The obvious solution to their damage should be to break up and never speak to each other again. Even a restraining order should be on the table. Instead, they continue an on-again-off-again relationship because of the “love” they have for each other, and they manage to frame another person for the physical abuse that occured.
Seeing all of this unfold on my TV made me question how much of it is actually real, and what was exaggerated for the cameras. But after scouring social media’s reactions to the season two episodes being released every week, it seems the directors and producers hit the nail on the head with the acting.
The audience reviews tend to rave about the dramatics of the show, as well as the hard hitting in-your-face themes that you can’t ignore with this show. Even the characters and their individual complications are resonating with the audience as they create vulnerable and relatable experiences that create deeper connections.

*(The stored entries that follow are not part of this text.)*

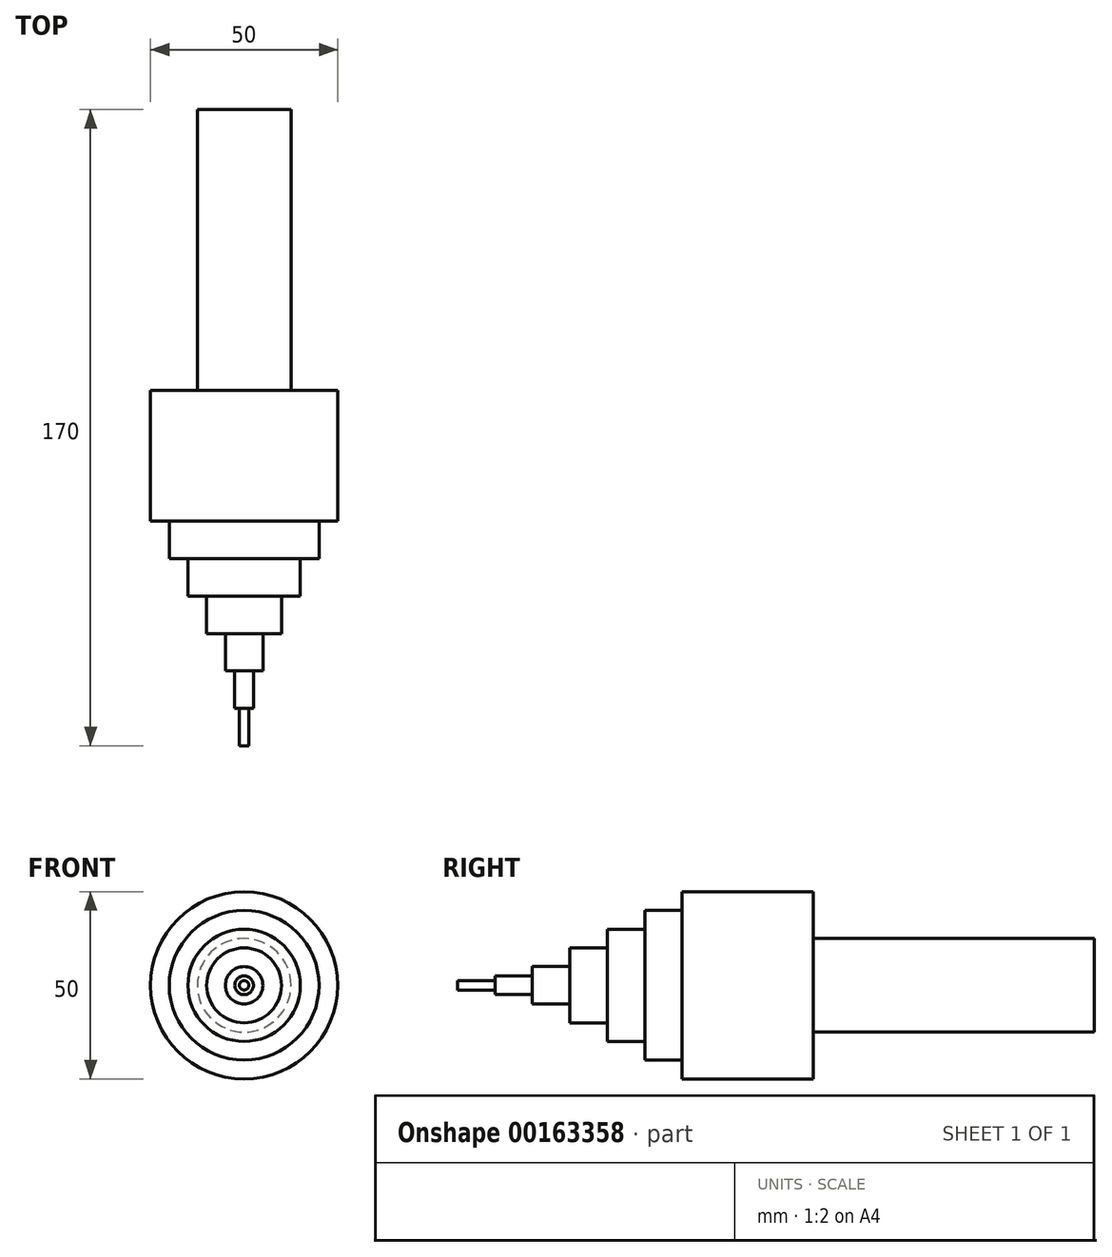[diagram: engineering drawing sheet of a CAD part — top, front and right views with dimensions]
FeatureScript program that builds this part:
annotation { "Feature Type Name" : "Feature", "Feature Type Description" : "" }
export const myFeature = defineFeature(function(context is Context, id is Id, definition is map)
    precondition{}
    {
        {
            var Q0;
            Q0=qCreatedBy(makeId("Front.planeOp"),FACE);
            var sketch = newSketch(context, id + "F0", { "sketchPlane" : qUnion([Q0])});
            skCircle(sketch, "E0", {"center": v(0, 0) * mm, "radius": 25 * mm});
            skSolve(sketch);
        }
        {
            var Q0;
            Q0=makeQuery(id+"F0.imprint","IMPRINT",FACE,{"disambiguationData":[TD([[makeQuery(id+"F0.imprint","IMPRINT",EDGE,{"derivedFrom":sQuery(id+"F0.wireOp",EDGE,"E0")}),1.0]])]});
            extrude(context, id + "F1", {"entities" : qUnion([Q0]), "endBound" : BoundingType.SYMMETRIC, "depth" : 25 * mm});
        }
        {
            var Q0;
            Q0=makeQuery(id+"F1.opExtrude","CAP_FACE",FACE,{"disambiguationData":[OSD([sQuery(id+"F0.wireOp",EDGE,"E0")])],"isStart":false});
            var sketch = newSketch(context, id + "F2", { "sketchPlane" : qUnion([Q0])});
            skCircle(sketch, "E1", {"center": v(0, 0) * mm, "radius": 5 * mm});
            skCircle(sketch, "E2", {"center": v(0, 0) * mm, "radius": 10 * mm});
            skCircle(sketch, "E3", {"center": v(0, 0) * mm, "radius": 15 * mm});
            skCircle(sketch, "E4", {"center": v(0, 0) * mm, "radius": 20 * mm});
            skCircle(sketch, "E5", {"center": v(0, 0) * mm, "radius": 2.5 * mm});
            skCircle(sketch, "E6", {"center": v(0, 0) * mm, "radius": 1.25 * mm});
            skSolve(sketch);
        }
        {
            var Q0;
            Q0=makeQuery(id+"F2.imprint","IMPRINT",FACE,{"disambiguationData":[TD([[makeQuery(id+"F2.imprint","IMPRINT",EDGE,{"derivedFrom":sQuery(id+"F2.wireOp",EDGE,"E1")}),1.0]])]});
            extrude(context, id + "F3", {"entities" : qUnion([Q0]), "operationType" : NewBodyOperationType.ADD, "depth" : 50 * mm});
        }
        {
            var Q0;
            Q0=makeQuery(id+"F2.imprint","IMPRINT",FACE,{"disambiguationData":[TD([[makeQuery(id+"F2.imprint","IMPRINT",EDGE,{"derivedFrom":sQuery(id+"F2.wireOp",EDGE,"E1")}),-1.0]])]});
            extrude(context, id + "F4", {"entities" : qUnion([Q0]), "operationType" : NewBodyOperationType.ADD, "depth" : 40 * mm});
        }
        {
            var Q0;
            Q0=makeQuery(id+"F2.imprint","IMPRINT",FACE,{"disambiguationData":[TD([[makeQuery(id+"F2.imprint","IMPRINT",EDGE,{"derivedFrom":sQuery(id+"F2.wireOp",EDGE,"E2")}),-1.0]])]});
            extrude(context, id + "F5", {"entities" : qUnion([Q0]), "operationType" : NewBodyOperationType.ADD, "depth" : 30 * mm});
        }
        {
            var Q0;
            Q0=makeQuery(id+"F2.imprint","IMPRINT",FACE,{"disambiguationData":[TD([[makeQuery(id+"F2.imprint","IMPRINT",EDGE,{"derivedFrom":sQuery(id+"F2.wireOp",EDGE,"E3")}),-1.0]])]});
            extrude(context, id + "F6", {"entities" : qUnion([Q0]), "operationType" : NewBodyOperationType.ADD, "depth" : 20 * mm});
        }
        {
            var Q0;
            Q0=makeQuery(id+"F2.imprint","IMPRINT",FACE,{"disambiguationData":[TD([[makeQuery(id+"F2.imprint","IMPRINT",EDGE,{"derivedFrom":sQuery(id+"F2.wireOp",EDGE,"E4")}),-1.0]])]});
            extrude(context, id + "F7", {"entities" : qUnion([Q0]), "operationType" : NewBodyOperationType.ADD, "depth" : 10 * mm});
        }
        {
            var Q0;
            Q0=makeQuery(id+"F2.imprint","IMPRINT",FACE,{"disambiguationData":[TD([[makeQuery(id+"F2.imprint","IMPRINT",EDGE,{"derivedFrom":sQuery(id+"F2.wireOp",EDGE,"E5")}),1.0]])]});
            extrude(context, id + "F8", {"entities" : qUnion([Q0]), "operationType" : NewBodyOperationType.ADD, "depth" : 60 * mm});
        }
        {
            var Q0;
            Q0=makeQuery(id+"F2.imprint","IMPRINT",FACE,{"disambiguationData":[TD([[makeQuery(id+"F2.imprint","IMPRINT",EDGE,{"derivedFrom":sQuery(id+"F2.wireOp",EDGE,"E6")}),1.0]])]});
            extrude(context, id + "F9", {"entities" : qUnion([Q0]), "operationType" : NewBodyOperationType.ADD, "depth" : 70 * mm});
        }
        {
            var Q0;
            Q0=makeQuery(id+"F1.opExtrude","CAP_FACE",FACE,{"disambiguationData":[OSD([sQuery(id+"F0.wireOp",EDGE,"E0")])],"isStart":true});
            var sketch = newSketch(context, id + "F10", { "sketchPlane" : qUnion([Q0])});
            skCircle(sketch, "E7", {"center": v(0, 0) * mm, "radius": 12.5 * mm});
            skSolve(sketch);
        }
        {
            var Q0;
            Q0=makeQuery(id+"F10.imprint","IMPRINT",FACE,{"disambiguationData":[TD([[makeQuery(id+"F10.imprint","IMPRINT",EDGE,{"derivedFrom":sQuery(id+"F10.wireOp",EDGE,"E7")}),1.0]])]});
            extrude(context, id + "F11", {"entities" : qUnion([Q0]), "operationType" : NewBodyOperationType.ADD, "depth" : 75 * mm});
        }
    });
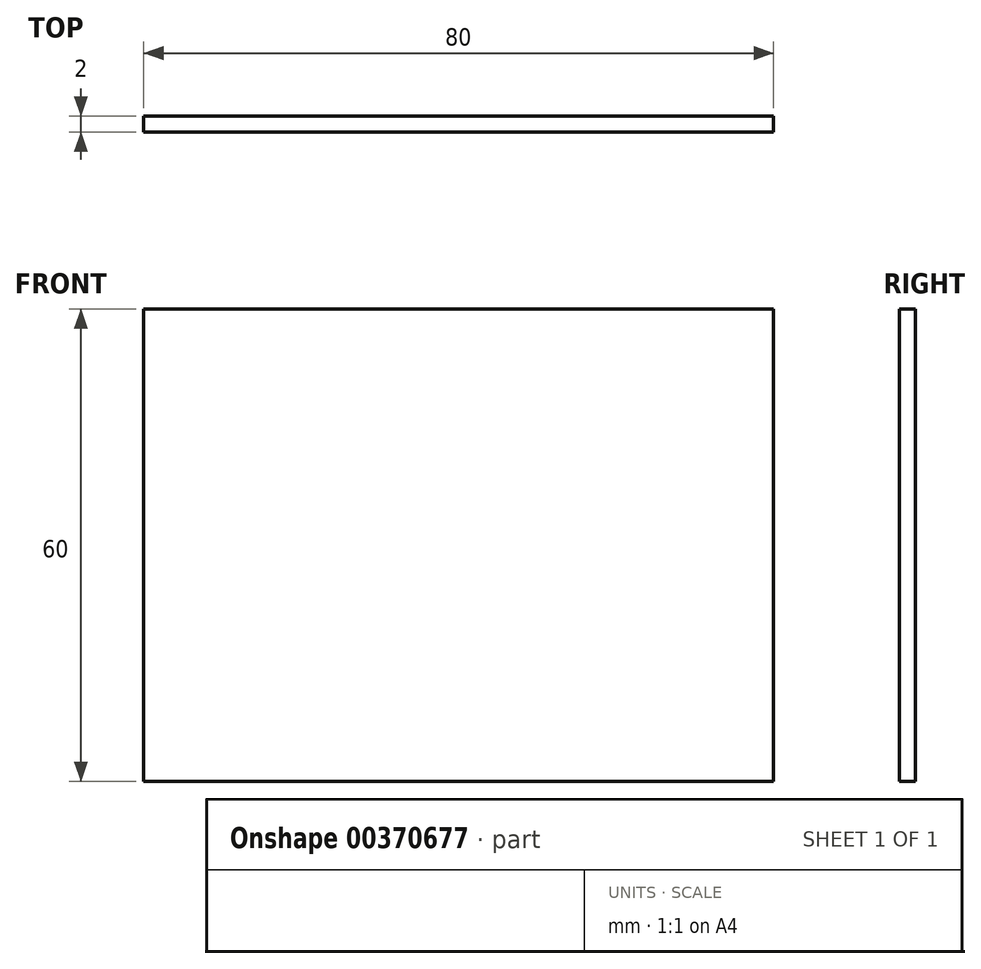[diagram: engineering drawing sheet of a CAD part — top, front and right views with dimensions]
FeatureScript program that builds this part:
annotation { "Feature Type Name" : "Feature", "Feature Type Description" : "" }
export const myFeature = defineFeature(function(context is Context, id is Id, definition is map)
    precondition{}
    {
        {
            var Q0;
            Q0=qCreatedBy(makeId("Front.planeOp"),FACE);
            var sketch = newSketch(context, id + "F0", { "sketchPlane" : qUnion([Q0])});
            skLineSegment(sketch, "E0.bottom", {"start": v(40, -30) * mm, "end": v(-40, -30) * mm});
            skLineSegment(sketch, "E0.top", {"start": v(40, 30) * mm, "end": v(-40, 30) * mm});
            skLineSegment(sketch, "E0.left", {"start": v(40, -30) * mm, "end": v(40, 30) * mm});
            skLineSegment(sketch, "E0.right", {"start": v(-40, -30) * mm, "end": v(-40, 30) * mm});
            skPoint(sketch, "E0.middle", {"position": v(0, 0) * mm});
            skSolve(sketch);
        }
        {
            var Q0;
            Q0 = qSketchRegion(id + "F0", true);
            extrude(context, id + "F1", {"entities" : qUnion([Q0]), "depth" : 2 * mm});
        }
    });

What these characters deal with is so heart wrenching and terrifying to watch, and I can’t help but think about people in their real lives who have loved ones dealing with the same or similar situations. People who are stuck in, or blind to, an abusive relationship and people struggling with drug abuse are being brought to light as extremely real problems. A lot of the topics presented are also ones that I had to educate myself about the specifics of. The show has successfully created an atmosphere of uncomfortable anxiety and life-questioning points of view.
The themes in this show have also made sure that critics, watchers and third party observers are seeing this show as a headline creator with the goal to make sure society can’t ignore their awareness and messages.